Quem ela pensava que ela era? Era apenas uma plebeia que deu o azar de se apaixonar por um nobre daiyoukai que tinha os cabelos tão prateados quanto a lua e os olhos tão dourados quanto o sol.
Se, por algum motivo do acaso, o daiyoukai previamente mencionado decidisse agraciá-la com um ou dois beijos, sem ter absolutamente nenhuma obrigação de fazê-lo, – deuses, ele devia matá-la por sequer ousar desejá-lo dessa forma – aquilo não seria muito, muito mais do que ela jamais poderia esperar?
Ela não devia estar grata?
E estava, mas não era o suficiente. Ela queria ainda mais, muito mais! E a injustiça que era a sua vida a impedia de apreciar com totalidade aquele momento que ela tanto sonhou, o momento em que ela estaria nos braços dele daquela maneira.
Porque ela não queria um beijo ou dois. Ela queria a ele! Mais que tudo, ela queria o coração dele, da mesma forma que ele tinha o dela apertado entre suas garras.

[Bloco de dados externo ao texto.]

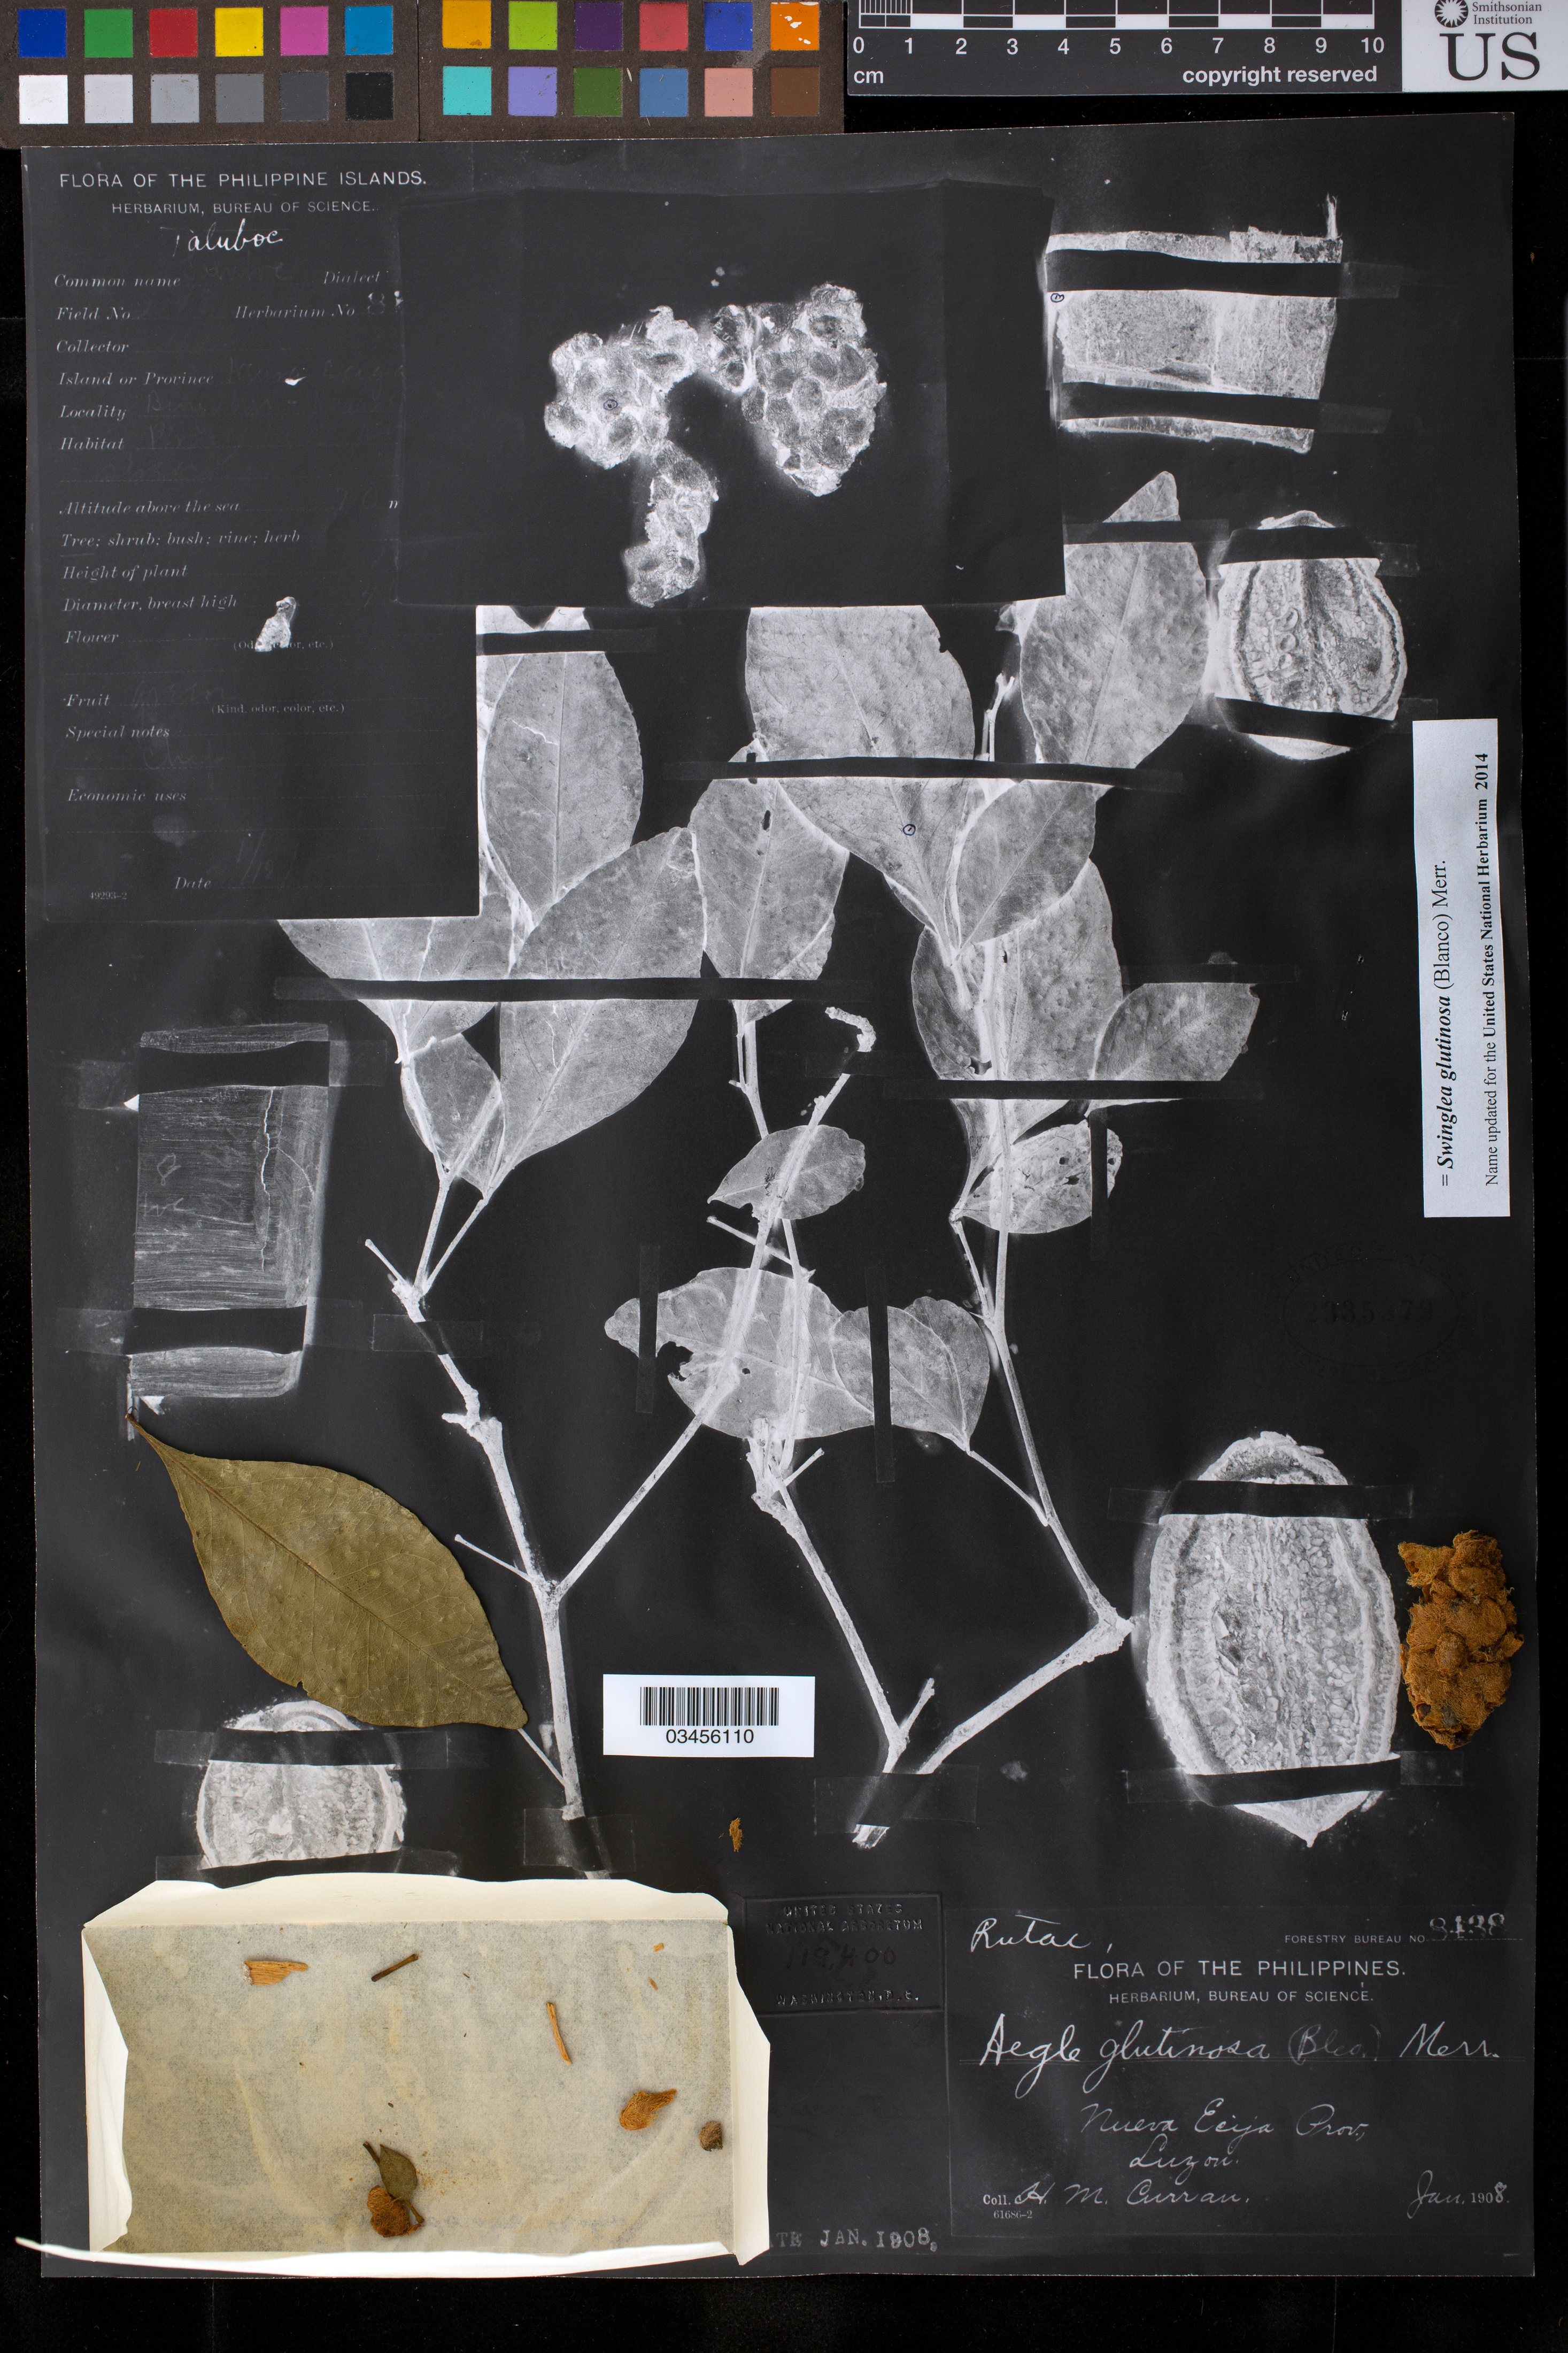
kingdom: Plantae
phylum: Tracheophyta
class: Magnoliopsida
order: Sapindales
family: Rutaceae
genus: Swinglea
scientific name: Swinglea glutinosa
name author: (Blanco) Merr.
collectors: H. M. Curran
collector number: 8438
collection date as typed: Jun 1908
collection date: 1908-06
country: Philippines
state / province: Central Luzon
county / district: Nueva Ecija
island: Luzon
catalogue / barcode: US 2335379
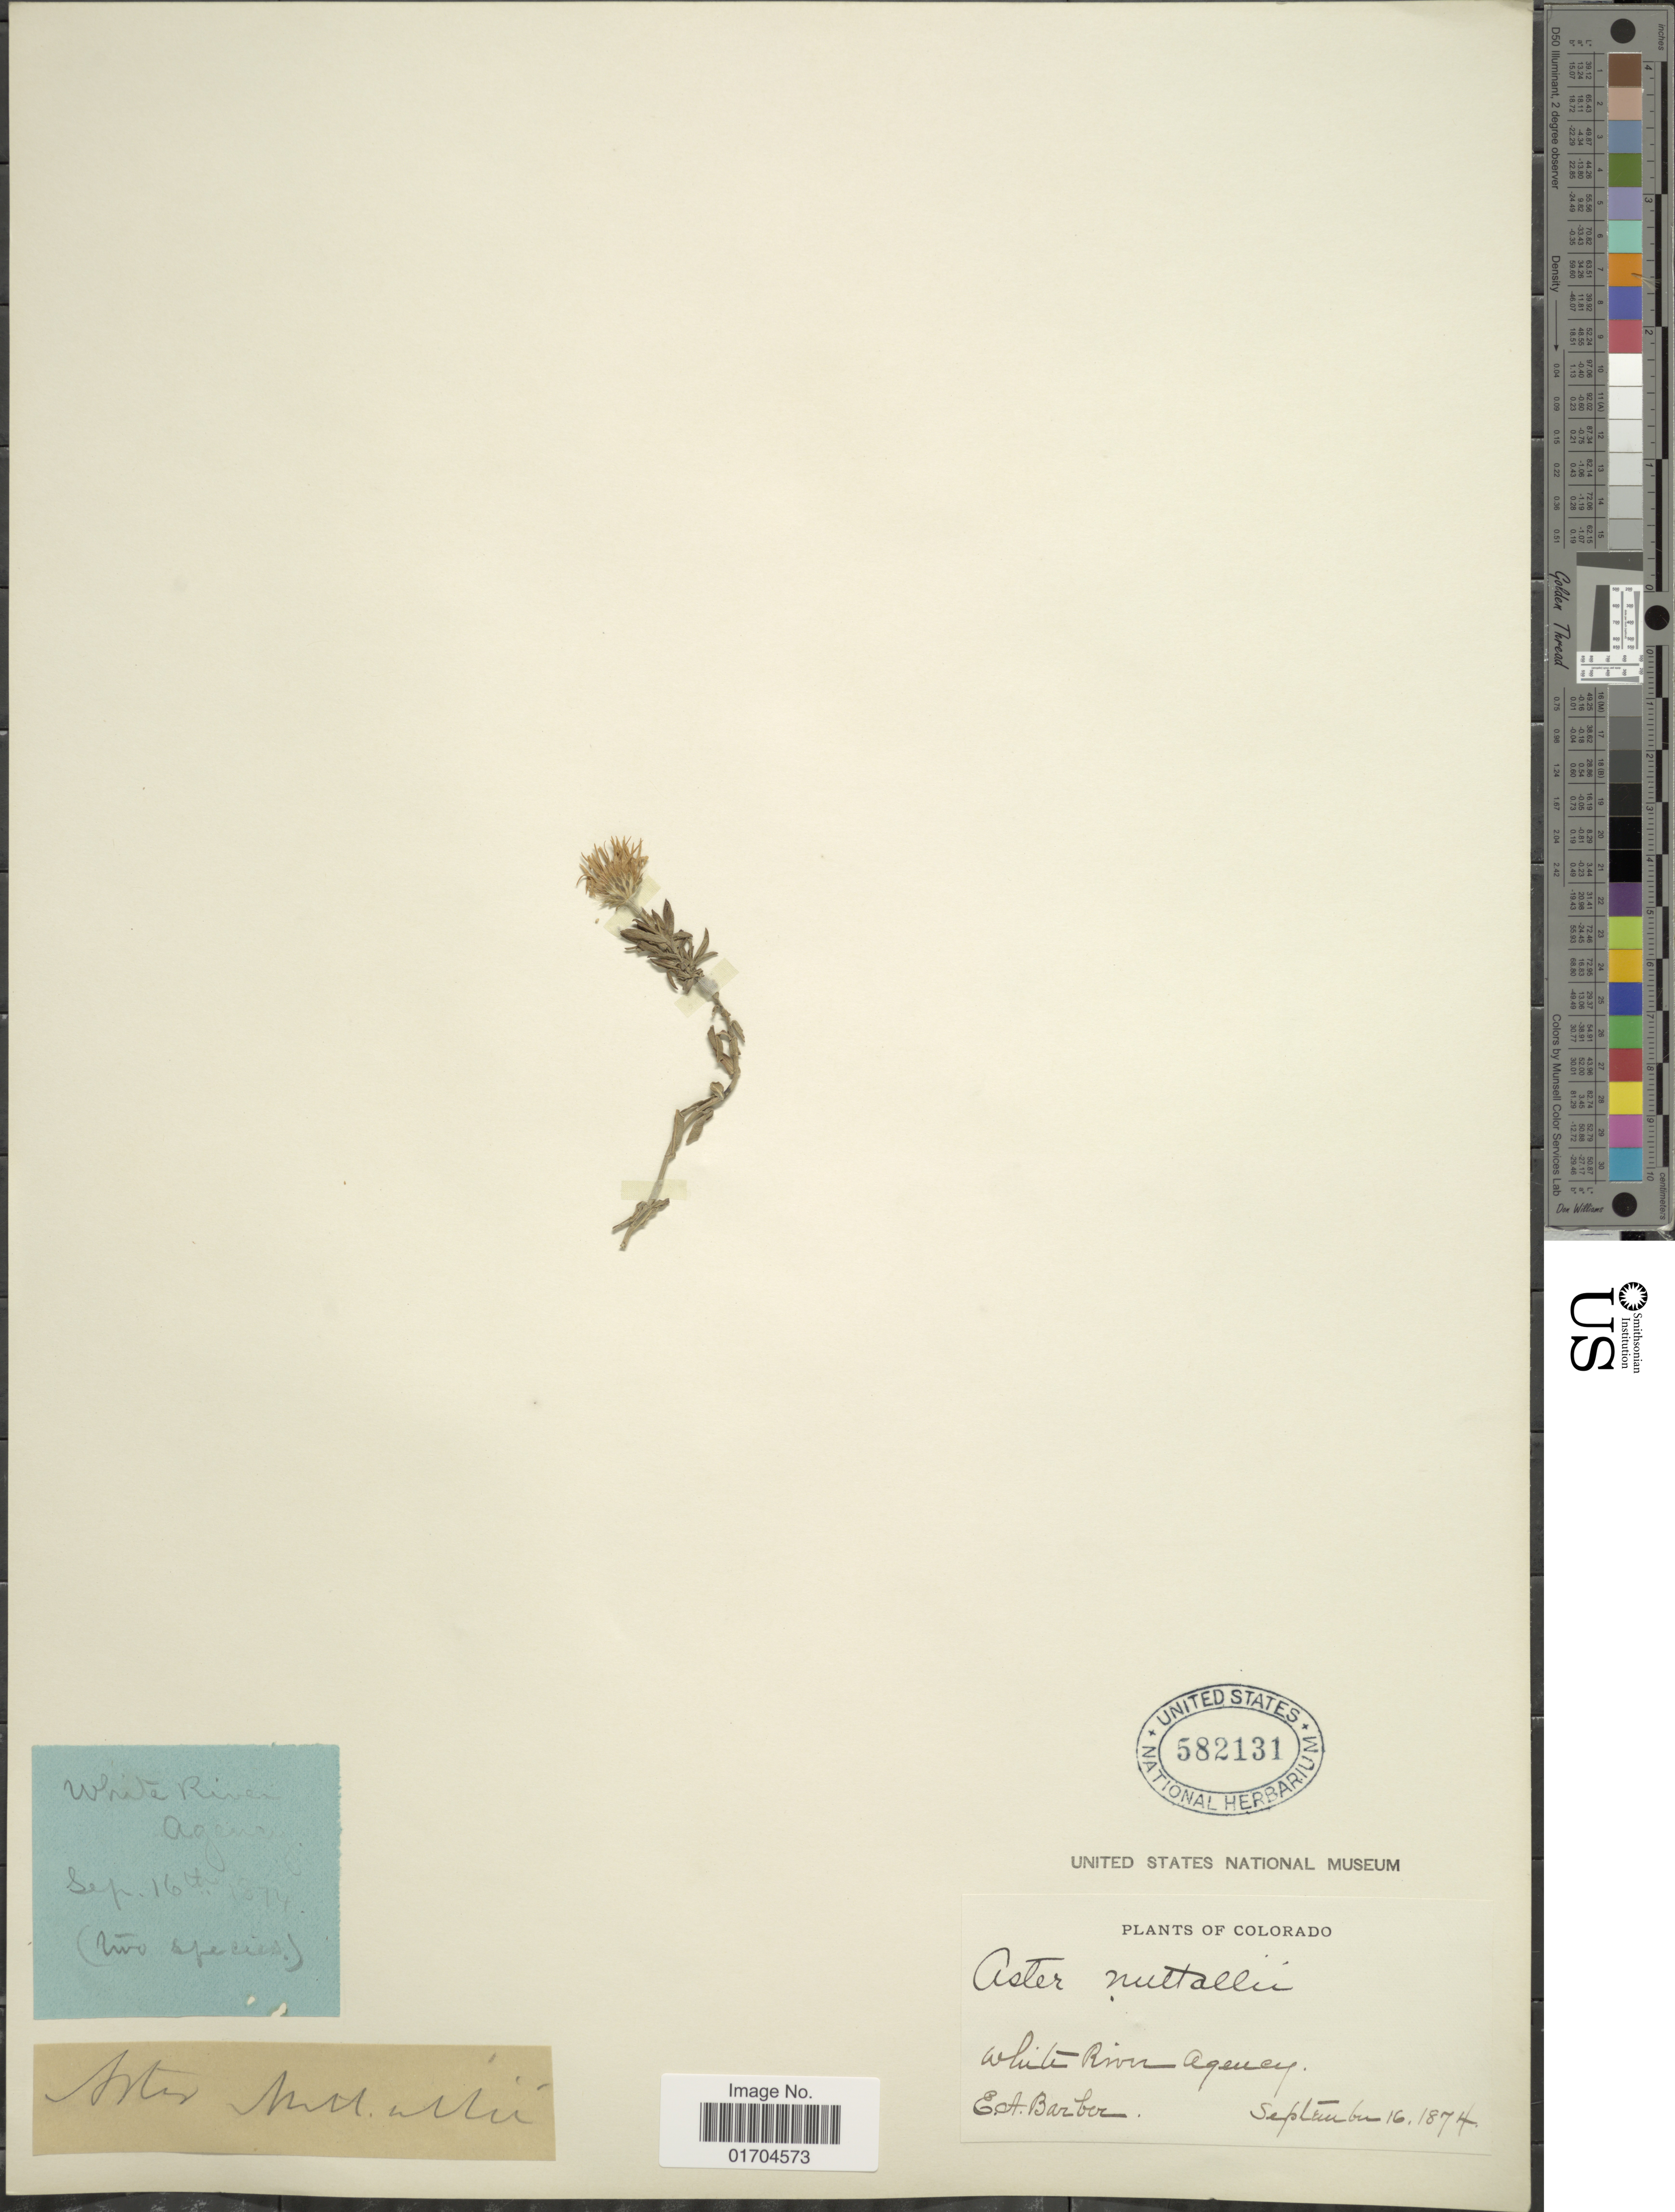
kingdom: Plantae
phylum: Tracheophyta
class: Magnoliopsida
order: Asterales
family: Asteraceae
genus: Symphyotrichum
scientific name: Symphyotrichum sp.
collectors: E. Barber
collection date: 1874-09-16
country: United States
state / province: Colorado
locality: White River Agency.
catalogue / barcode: US 582131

Percebendo sua angústia, Sesshomaru delicadamente pousou a palma da mão sobre a lateral de seu rosto, como se estivesse se preparando para aparar quaisquer lágrimas insolentes que ousassem cair por ali.
— Não me entenda mal, Rin. — Disse ele, suavemente. — Eu sou exigente também. Eu sempre tive tudo aquilo que eu queria e é difícil aceitar que há certas coisas que eu não posso ter. É difícil para mim também, talvez mais do que você imagina.
— E o que o senhor queria? — A humana não pode evitar perguntar, o peito se contraindo em ansiedade pela resposta.
Sesshomaru suspirou, mantendo a mão no rosto dela e usando a mão livre para resgatar um objeto de dentro de seu haori.
— Que pudesse ser diferente. — Respondeu, oferecendo a Meidou Seki de volta para aquela que a herdara verdadeiramente.
Rin a pegou hesitantemente, os dedos delicados envolvendo as contas do colar quase receosos. Quando ela estava prestes a puxar o objeto para mais perto de si, Sesshomaru o retomou, tomando a liberdade de passá-lo ao redor da cabeça dela, deixando que enfim repousasse, pendurado novamente em seu pescoço.
Ela deixou o ar escapar de seus lábios lentamente, sentindo o peso extra sobre seus ombros como uma forma de conforto. Como um sinal de que o colar estava de volta ao seu lugar, de que ela estava de volta ao seu lugar.
— Permaneça ao meu lado. — O daiyoukai disse, antes se finalmente se levantar do banco onde estivera sentado sabe-se lá por quanto tempo. — E veremos o que acontece.
Sesshomaru ofereceu uma mão para ajudá-la a ficar de pé também. Ela o olhou timidamente, uma das mãos distraidamente indo brincar com o pingente de seu colar enquanto a outra aceitava a ajuda dele. No instante em que as palmas se tocaram e Sesshomaru fez o primeiro impulso para erguê-la, os olhos dela fitaram o vazio repentinamente, e a humana caiu, desacordada, nos braços ágeis do youkai que a ampararam.